= Recorded information =

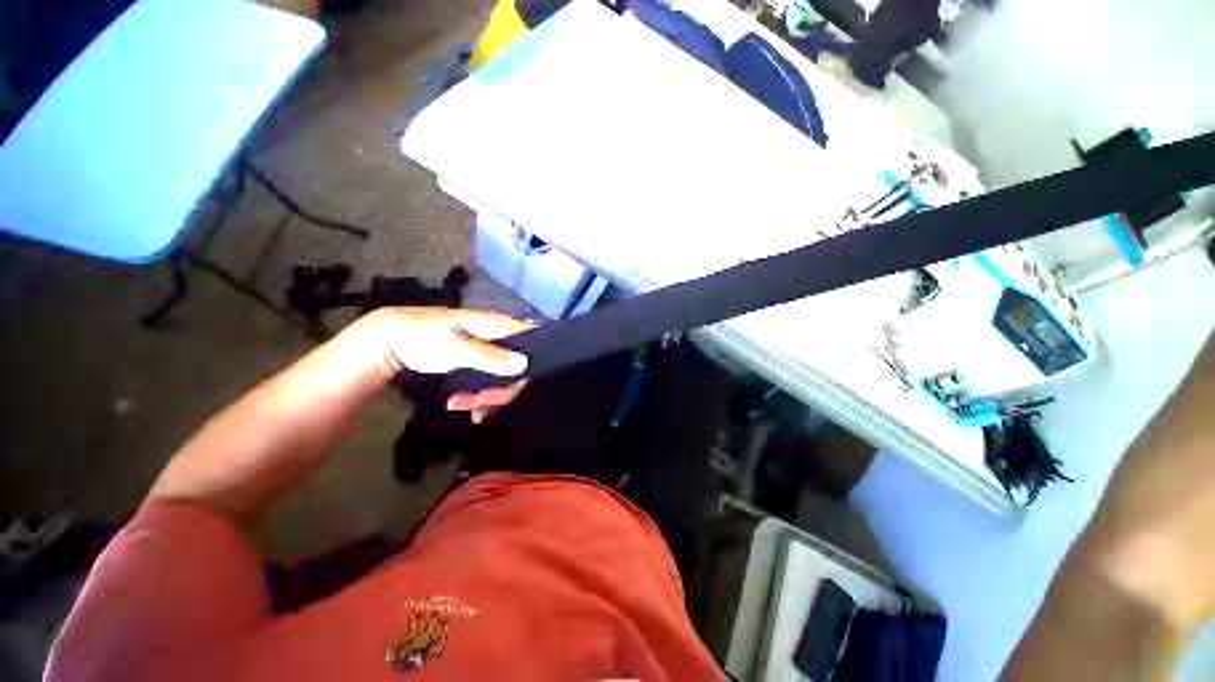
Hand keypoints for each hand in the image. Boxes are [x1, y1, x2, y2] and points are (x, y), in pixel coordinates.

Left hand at [348, 307, 532, 421]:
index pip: (531, 342)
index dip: (531, 364)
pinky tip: (461, 404)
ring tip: (463, 406)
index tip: (515, 386)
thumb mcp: (456, 347)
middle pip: (517, 367)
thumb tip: (524, 364)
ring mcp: (488, 352)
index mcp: (499, 327)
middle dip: (500, 390)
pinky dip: (477, 396)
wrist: (390, 340)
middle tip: (481, 404)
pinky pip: (487, 382)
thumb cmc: (424, 337)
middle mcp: (499, 339)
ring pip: (502, 378)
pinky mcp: (476, 363)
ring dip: (486, 397)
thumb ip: (490, 356)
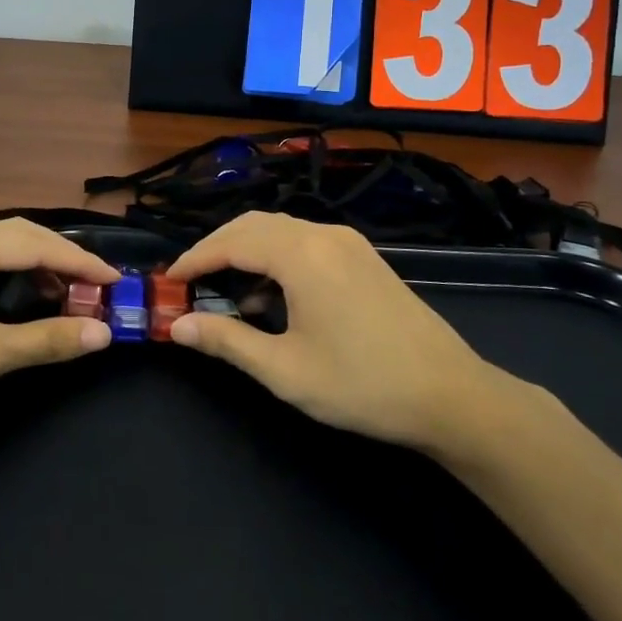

= The problem =
Reproduce the data verbatim and omit each image.

= Completed exercise =
Hand keypoints for each hand in the image. Boxes are [x1, y1, x2, y2] and points are (x, y), in pixel coordinates.

Left hand at [348, 307, 532, 421]:
index pip: (531, 342)
index dip: (531, 364)
pinky tip: (461, 404)
ring tip: (463, 406)
index tip: (515, 386)
thumb mcp: (456, 347)
middle pip: (517, 367)
thumb tip: (524, 364)
ring mcp: (488, 352)
index mcp: (499, 327)
middle dip: (500, 390)
pinky dip: (477, 396)
wrist: (390, 340)
middle tip: (481, 404)
pinky pip: (487, 382)
thumb cmc: (424, 337)
middle mcp: (499, 339)
ring pip: (502, 378)
pinky mcp: (476, 363)
ring dip: (486, 397)
thumb ip: (490, 356)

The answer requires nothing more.